Why would a mid-table Premier League club charge such high prices and build a stand with a swimming pool?
Khan said last year: “For Fulham, we have to optimise our key attributes; the richest, most-educated fanbase in English football. Geographically, it’s in a beautiful location, so we can serve the community on non-match days.”
It’s a quote that riled many fans, some of whom have been priced out of attending games at Craven Cottage.
“I think that was a huge misstep from Shahid,” James says. “He misread the room and thought Fulham fans would take that as a compliment.

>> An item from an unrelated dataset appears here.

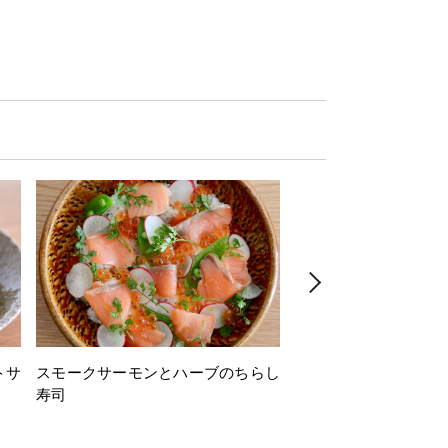
トサ
スモークサーモンとハーブのちらし
とうもろこしと枝豆の
寿司
ミン風味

“We don’t mind doing the joke about the cheeseboards, but if you callously analyse the situation, it reveals so much when he said that. He said the quiet part loud.”
Ticket prices are unlikely to reduce anytime soon, especially with the team almost certain to stay in the Premier League for what would be a fourth successive season back in the top flight.
“I feel quite uncomfortable with it,” James adds. “I’ve been fuming with Fulham’s ticket prices for years.
“We’re comfortable with maximising revenue and cashing in on our location, but too much of it seeps into the actual strategy of the club. Prices are horrendous and have driven people away, there’s no doubt about that.
“Is there a disconnect between the owners and many fans? Definitely.”
Social media suggests they’re brie-eating Champagne quaffers, Khan thinks they’re the richest fanbase in the country, but after a drab 0-0 draw away at Forest, watching Fulham fans rush back to the train station dodging puddles in the torrential Nottingham rain, one of whom is wearing a Stone Island jacket, they look like pretty normal football folk.
Unless they’re just hurrying to buy some cheese for the journey home.